Die Kölner Gastronominnen Anna Heller (links) und Maureen Wolf am Sonntag auf der Entlastungsfläche an der Zülpicher Straße.

Für eine Veränderung der Situation rund um die Zülpicher Straße sei vor allem ein klarer politischer Wille nötig, sind sich Anna Heller und Maureen Wolf einig.

Für Maureen Wolf verlief die Anreise zur eigenen Party am Samstag ungewohnt. Ungewohnt ruhig. „Das kennen wir so nicht“, sagt die Wirtin der Kneipe „Bei Oma Kleinmann“. Nach dem Elften Elften 2022 hatte das Team des Kultlokals auf der Zülpicher Straße beschlossen, vorerst auf Karnevalspartys zu verzichten. Den treuen Stammgästen wollte man den Weg durchs Chaos, „eingekesselt von Menschenmassen, Dosenbier und Wahnsinn“, einfach nicht mehr zumuten. Und so feierte „die Oma“ in diesem Jahr nicht auf der Zülpicher, sondern verlegte die Party aufs Achterdeck, einem Hausboot in Rodenkirchen. „Die Stammgäste waren alle da, es war sehr schön“, freut sich Wolf. „Aber es ist auch viel Wehmut dabei, weil wir natürlich am liebsten bei uns in der Kneipe feiern würden.“

Die Kultkneipe „Bei Oma Kleinmann“ feierte im Achterdeck in Rodenkirchen statt auf der Zülpicher Straße.

Die Kultkneipe „Bei Oma Kleinmann“ feierte im Achterdeck in Rodenkirchen statt auf der Zülpicher Straße.
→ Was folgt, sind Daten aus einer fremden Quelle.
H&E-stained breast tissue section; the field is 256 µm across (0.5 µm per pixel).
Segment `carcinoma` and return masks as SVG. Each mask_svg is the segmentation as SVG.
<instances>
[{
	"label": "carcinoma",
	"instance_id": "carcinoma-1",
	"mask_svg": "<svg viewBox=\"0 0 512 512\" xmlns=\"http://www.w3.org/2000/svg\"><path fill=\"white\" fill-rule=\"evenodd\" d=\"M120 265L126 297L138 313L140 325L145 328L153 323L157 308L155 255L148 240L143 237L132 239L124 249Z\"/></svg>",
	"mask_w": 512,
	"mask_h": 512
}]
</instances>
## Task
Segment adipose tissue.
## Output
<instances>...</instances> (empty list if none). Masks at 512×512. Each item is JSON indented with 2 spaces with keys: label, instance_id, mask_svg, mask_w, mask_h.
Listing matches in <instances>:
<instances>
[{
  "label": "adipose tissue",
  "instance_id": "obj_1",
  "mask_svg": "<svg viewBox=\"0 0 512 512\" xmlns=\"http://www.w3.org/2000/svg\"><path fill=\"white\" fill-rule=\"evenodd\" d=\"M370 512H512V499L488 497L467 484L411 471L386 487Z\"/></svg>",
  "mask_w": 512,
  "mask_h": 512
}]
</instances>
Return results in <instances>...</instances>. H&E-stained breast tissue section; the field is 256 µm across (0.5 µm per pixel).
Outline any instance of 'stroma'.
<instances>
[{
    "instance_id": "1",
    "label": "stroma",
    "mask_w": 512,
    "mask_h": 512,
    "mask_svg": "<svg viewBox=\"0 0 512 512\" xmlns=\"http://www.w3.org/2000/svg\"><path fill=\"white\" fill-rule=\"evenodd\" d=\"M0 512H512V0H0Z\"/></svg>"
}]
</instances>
Anna Heller hielt in ihrem Hellers Brauhaus auf der Roonstraße die Stellung im Chaos. „Urkölsch“ lief die Feier drinnen im Brauhaus ab. Draußen beobachtete die Gastronomin die Entwicklung im Epizentrum der Feiermeile, wo das Urkölsche eher eine untergeordnete Rolle spielt. „Dass es so früh so voll war, das war schon extrem“, sagt sie. Aber: „Im Veedel hat das Sperrkonzept funktioniert.“ Schon gegen halb zehn ließ die Stadt alle Eingänge zur Straße abriegeln. Als es wieder leerer wurde, durften weitere Menschen auf die Straße. „Wenn man nur auf den Aspekt der Sicherheit blickt, dann hat die Stadt ihren Job gemacht“, findet auch Wolf, die aber auch feststellte, dass die Außenränder der Sperrstellen deutlich mehr belastet wurden als im vorigen Jahr. Der Hiroshima-Nagasaki-Park am Aachener Weiher ist am Sonntagmorgen voller Müll, anders als auf der Uniwiese liegen hier keine Bodenplatten zum Schutz der Wiese. Auch die Luxemburger Straße verwandelte sich ab Samstagnachmittag in eine zusätzliche Feierzone.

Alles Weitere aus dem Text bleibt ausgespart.